As promised, here come the animals to populate the fen quilt.  
My friend, as I said earlier, specified particular species of each animal.  It wasn't hard to find photos of each via google.  I also found info on each animal's size, so I could reproduce them somewhat in scale.  
I put each photo into Illustrator (I imagine any program would work somewhat the same, but I'm nowheres near a computer expert).  I drew a box the size I wanted the animal to be, and scaled the photo accordingly.  Then I printed them out, traced each onto paper, pinned them on the quilt, and checked it out with my friend.  I posted a photo of the quilt with paper animals in place in a previous post.

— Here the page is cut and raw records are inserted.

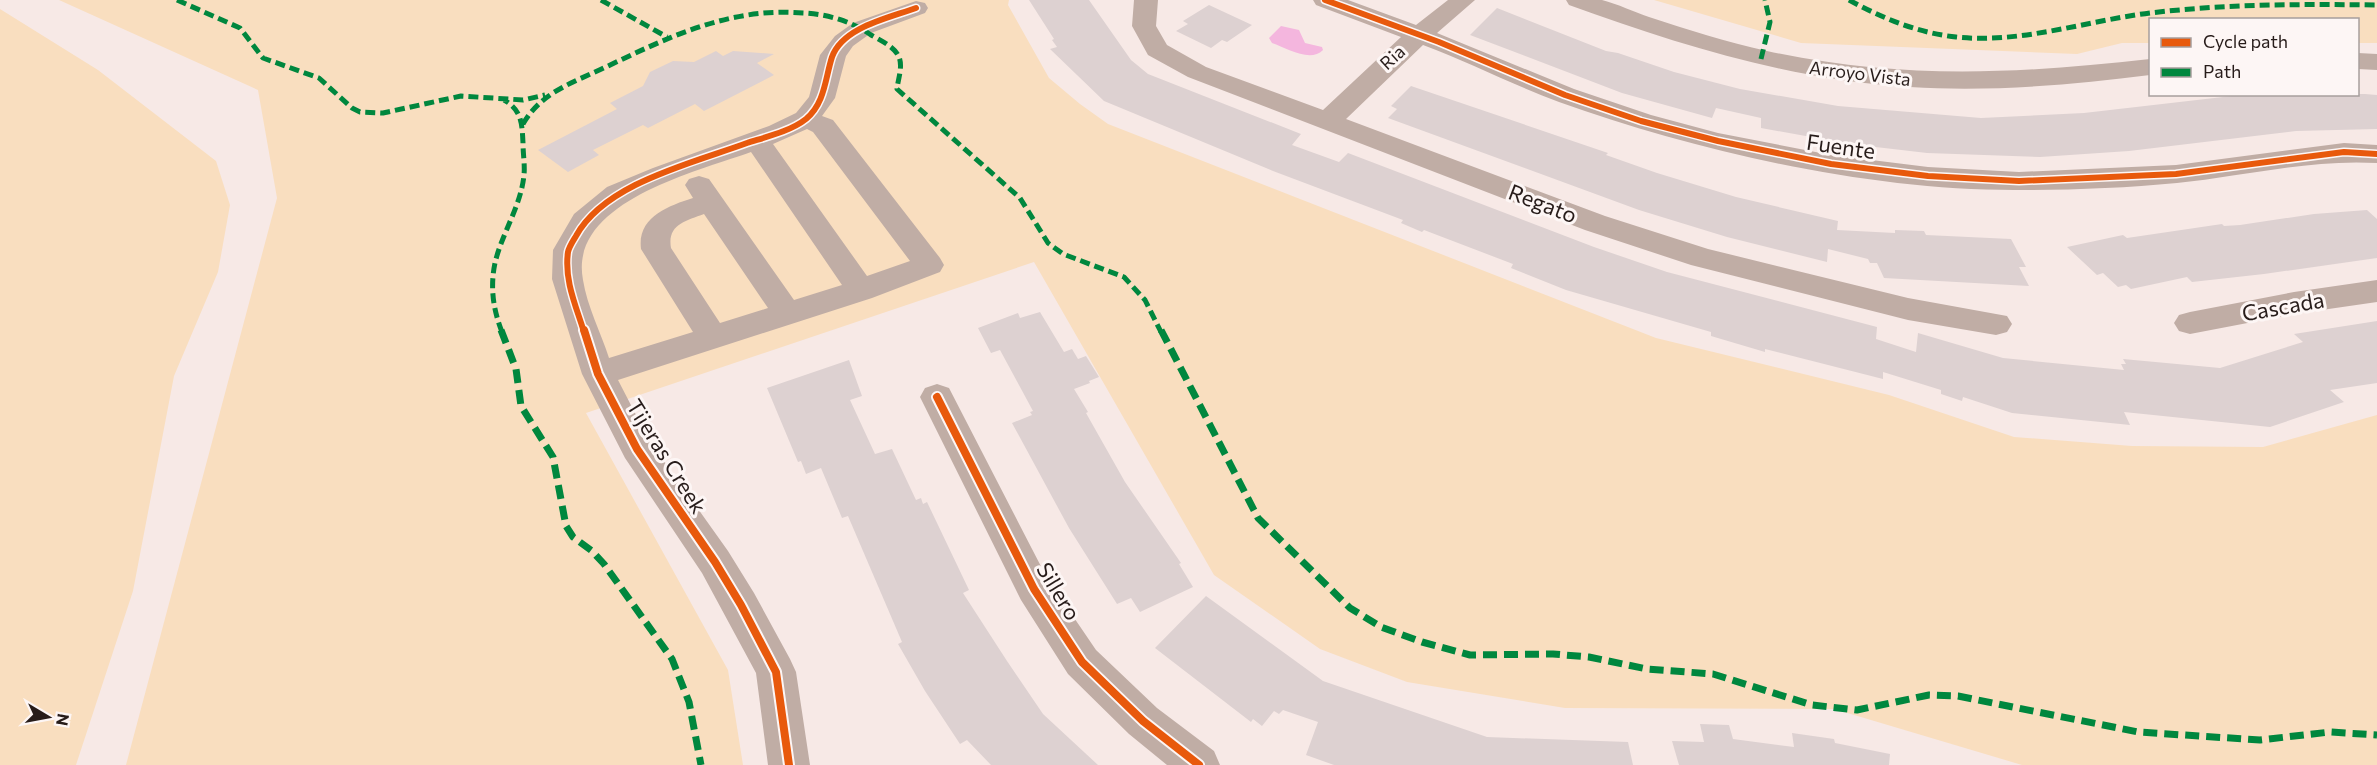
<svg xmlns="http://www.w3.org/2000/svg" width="2377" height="765" viewBox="0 0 2377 765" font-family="Commissioner,sans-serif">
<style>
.green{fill:#f9debf}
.water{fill:#f4b6de}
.building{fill:#ddd1d1}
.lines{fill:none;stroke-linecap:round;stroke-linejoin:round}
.minor{fill:#c0ada5;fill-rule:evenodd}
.quiet-far1{stroke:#00873e;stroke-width:5;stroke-dasharray:10 5;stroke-linecap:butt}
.quiet{stroke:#00873e;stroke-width:7;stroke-dasharray:14 7;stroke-linecap:butt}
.cycleway-far1-casing{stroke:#fdf6f5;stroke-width:9}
.cycleway-casing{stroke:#fdf6f5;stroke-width:12}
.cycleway-far1{stroke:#e8590c;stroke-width:6}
.cycleway{stroke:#e8590c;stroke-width:8}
.labels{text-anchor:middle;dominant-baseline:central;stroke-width:6;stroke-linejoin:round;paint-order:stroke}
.far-street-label{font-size:18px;fill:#271c1a;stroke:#fdf6f5}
.street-label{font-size:22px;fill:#271c1a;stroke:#fdf6f5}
</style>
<rect width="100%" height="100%" fill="#f7e9e6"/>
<path class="green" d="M59,0h950l-1,5 41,73 31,26 28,20 548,214 233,57 125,42 118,9 131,1 114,-32v350h-355l-188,-56 -269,-1 -158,-26 -87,-33 -106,-74 -180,-313 -448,151 142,257 15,95h-617l151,-567 -19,-108z
M1654,0h723v43h-19v-23h-208v23h-28l-45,11 -276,-11z
M0,9l98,61 118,91 14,44 -12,67 -44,104 -41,215 -57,174h-76z"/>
<path class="water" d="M1281,26l18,4 6,13 17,4 1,3c-13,13 -36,-2 -51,-7l-3,-5z"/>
<path class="building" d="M1029,0h60l42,60 17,14 153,60 -9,11 47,17 9,-9 246,94 73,25 210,55 -1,12 40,13 2,-19 85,25 121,12 -3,-6h5l-3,-5 97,9 83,-26 -9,-8 83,-13v62l-47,7 14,12 -74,25 -146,-15 6,13 -118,-12 -49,-16 -1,4 -21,-7v-4l-58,-18v7l-118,-30v3l-54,-16v-4l-145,-42 -55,-22 2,-4 -89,-34 -2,2 -21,-9 2,-3 -130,-49 -169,-70 -54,-52 7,-2 -5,-7 2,-1z
M1209,5l43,20 -25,17 -5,-2 -11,8 -35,-17 12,-7 -5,-3z
M1497,8l109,43 12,2 56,19 66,17 98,17 143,12 103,-5 165,-19h116l12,1v34l-81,2 -167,20 -89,6 -113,-4 -77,-9 -89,-16v-10l-45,-10 -4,10 -90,-25 -152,-58z
M716,51l7,5 10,-5 41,3 -17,9 17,12 -70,36 -9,-7 -47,24 -5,-3 -50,25 6,5 -31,17 -30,-22 79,-41 -7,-6 33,-17 7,-14 23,-11 21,1z
M1411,86l197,67 -2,2 51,18 79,24 102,24 -1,9 58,3v-3l29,1 2,4 85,4 15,28h-7l10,19 -145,-8 -7,-15h-7l-2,-4 -40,-10 -1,13 -100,-25 -88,-27 -251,-92 9,-9 -6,-3z
M2367,210l10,9v39l-113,16 -72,8 -5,-5 -56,12 -5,-4 -8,2 -15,-14 -6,2 -30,-28 56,-12 4,3 95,-14 2,2 16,-1 74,-11z
M1040,312l24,40 8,-3 6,10 8,-3 13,21 -10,4 1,2 -16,6 14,23 -2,1 39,69 56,81 -2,1 14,23 -53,25 -9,-14 -14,6 -48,-76 -57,-105 20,-8 -2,-3 3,-1 -33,-61 -9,3 -13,-25 40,-15 2,5z
M849,360l13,36 -12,4 25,54 17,-5 24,51 5,-2 2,6 4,-2 42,88 -6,3 44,68 36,53 55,51h-107l-24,-25 -7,4 -35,-53 -27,-47 4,-2 -54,-126 -6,2 -21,-50 -15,6 -5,-13 -3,1 -31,-74z
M1206,596l117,85 164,56 141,5 5,23h-299l-28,-10 12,-33 -35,-12 -4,4 -5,-3 -12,15 -9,-7 -2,3 -96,-74z
M1700,724l29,1 4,14 61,8 -2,-14 42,6 1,4 55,11 -1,11h-210l-7,-24 32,1z"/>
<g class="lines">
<path class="minor" d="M1134,0h24l-2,26 11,19 39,22 117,43 78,-73 -85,-32 -3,-5h35l68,25 32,-25h27l-38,33 137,56 77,26 67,18 113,22 97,12 91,5 157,-7 168,-22 33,2v18c-67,-4 -133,13 -200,20 -51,5 -105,7 -157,7 -150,1 -321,-38 -461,-88 -46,-17 -90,-40 -136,-57l-77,74 259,97 103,33 200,49 99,18 5,8 -5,8 -11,3 -88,-15 -217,-55 -106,-35 -397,-153 -40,-22 -16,-29z
M1566,0c11,0 25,0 36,0 16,4 32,12 47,17 39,13 78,25 118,34 132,29 250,23 383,8v16c-79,10 -160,17 -240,12 -118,-7 -231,-42 -341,-82z
M916,1l9,2 3,5 -3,5 -54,20 -18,13 -7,10 -11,42 -13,18 11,4 107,138 4,7 -4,7 -68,26 -254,82 31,60 79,111 26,42 36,66 6,13 14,93h-42l-12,-92 -54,-100 -77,-115 -43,-84 -30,-95 1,-29 21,-36 33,-27 46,-19 116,-42 27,-13 13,-16 11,-42 15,-19 18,-13zM807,129l6,3 97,129 -43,15 -94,-132zM751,152l91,133 -48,15 -85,-121 -10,-3 -10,3 -4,6 8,13c-25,8 -56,19 -52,51l52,83 -84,26c-8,-25 -22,-52 -26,-78 -15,-78 113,-108 168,-128zM704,214l64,94 -48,15 -49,-75c-4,-23 14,-27 33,-34z
M2358,53l19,1v16l-19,-1z
M2377,280v22l-83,12 -104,20 -11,-3 -5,-8 5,-8 11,-3 104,-20z
M937,384l12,4 98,190 49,72 61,58 57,43 6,14h-53l-38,-31 -61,-60 -47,-74 -101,-203 5,-9z"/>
<path class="quiet-far1" d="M177,0l63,28 23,30 56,20 33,30 8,4 23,1 78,-17 62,4 22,-5
M601,0l66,37
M1849,0c33,18 69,33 107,37 65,7 129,-16 194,-24 75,-9 151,-9 227,-8
M1761,59l9,-37 -5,-22
M523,124c19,-33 52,-42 85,-58 63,-30 123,-59 195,-53 24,1 48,8 68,22 9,5 24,12 28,22 4,10 -1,22 -2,32l123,109 28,45 15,11 61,23 21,23 16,32
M502,332c-9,-23 -12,-45 -7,-69 7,-30 26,-57 29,-88 1,-10 -1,-21 -1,-32 -1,-19 -1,-33 -19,-43"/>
<path class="quiet" d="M501,330l15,39 5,37 32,51 13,69 7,11 19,14 12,13 68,95 17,43 12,63
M1161,330l97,188 92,90 31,19 41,15 48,13 83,-1 36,3 58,12 66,5 99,31 45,5 72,-15 29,1 180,36 122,8 70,-8 47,3"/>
<defs>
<path id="cycleway-far1" d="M1325,0l114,42 126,53 76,26 77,20 113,23 97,12 91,5 157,-7 168,-22 33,2
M584,332c-8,-26 -20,-52 -16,-80 1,-5 5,-11 8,-16 29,-53 117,-73 171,-93 19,-6 44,-12 59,-24 19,-16 19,-40 26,-62 11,-30 57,-39 84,-49"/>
<path id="cycleway" d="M584,330l14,44 39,75 78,113 26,43 35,67 13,93
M937,397l97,192 48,73 61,59 56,44"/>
</defs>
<use href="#cycleway-far1" class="cycleway-far1-casing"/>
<use href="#cycleway" class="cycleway-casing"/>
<use href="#cycleway-far1" class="cycleway-far1"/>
<use href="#cycleway" class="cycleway"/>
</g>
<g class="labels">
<g class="far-street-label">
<text transform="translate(1392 57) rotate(-42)">Ria</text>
<text transform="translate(1860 73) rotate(7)">Arroyo Vista</text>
</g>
<g class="street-label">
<text transform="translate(1841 146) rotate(8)">Fuente</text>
<text transform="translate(1543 203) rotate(21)">Regato</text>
<text transform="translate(2283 306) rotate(-10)">Cascada</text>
<text transform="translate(667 456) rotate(58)">Tijeras Creek</text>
<text transform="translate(1059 591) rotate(59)">Sillero</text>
</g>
</g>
<rect x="2149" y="18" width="210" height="78" fill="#fdf6f5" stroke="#a79f9d" stroke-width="1.5"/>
<rect x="2161" y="38" width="30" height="9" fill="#e8590c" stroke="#a79f9d" stroke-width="1.5"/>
<text x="2203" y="48" font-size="18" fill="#271c1a">Cycle path</text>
<rect x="2161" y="68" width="30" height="9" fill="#00873e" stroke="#a79f9d" stroke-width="1.5"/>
<text x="2203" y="78" font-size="18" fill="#271c1a">Path</text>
<g transform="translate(48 717) rotate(100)" stroke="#fdf6f5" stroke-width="4.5" paint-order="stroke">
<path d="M0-4.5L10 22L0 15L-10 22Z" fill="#271c1a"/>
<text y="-9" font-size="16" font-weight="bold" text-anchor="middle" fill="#271c1a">N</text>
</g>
</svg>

When the sizing was all set, I used the tracings as patterns to cut the fabrics for the basis of each animal.  Again, the fabrics were all stabilized with iron-on interfacing before I cut.  I stitched the animals in place, using a zig-zag with invisible thread.
 
Then I made another tracing, this time with details also.  I basted these over the plain bodies, and embroidered through the paper, using the photos as guides for color.  It works best using a stab stitch, so the needle goes exactly where I want it to go.  I used a quilters pin to finish tearing the paper along the perforations made by the stitching, so I could remove the paper.  Sometimes, that meant scooping under the threads where there was a solid area of color.  I had to be gentle so as not to disturb the stitches too much.  
Here are the critters:
The Bog Buckmoth (3/4")
Dragonfly (1")
Green Frog (1 3/4")
Eastern Painted Turtle (3 3/4")
 White-tailed Deer (1 3/4" tall)
(The deer was appliquéd with a straight stitch.  The zig-zag looked horrible on the ultra suede, and wasn't really necessary for fray control anyway.)
Harrier or Marsh Hawk ( 1 1/2")
 (I pulled the grey cross threads out of the back wing to lighten it up.  Well, it happened once by mistake, and I liked it, so I pulled out some more....)
 I also added detail to the kayak.
And the overall effect so far:
 
























 
 
This is a delight, Ann. Lovely to see where your work is going.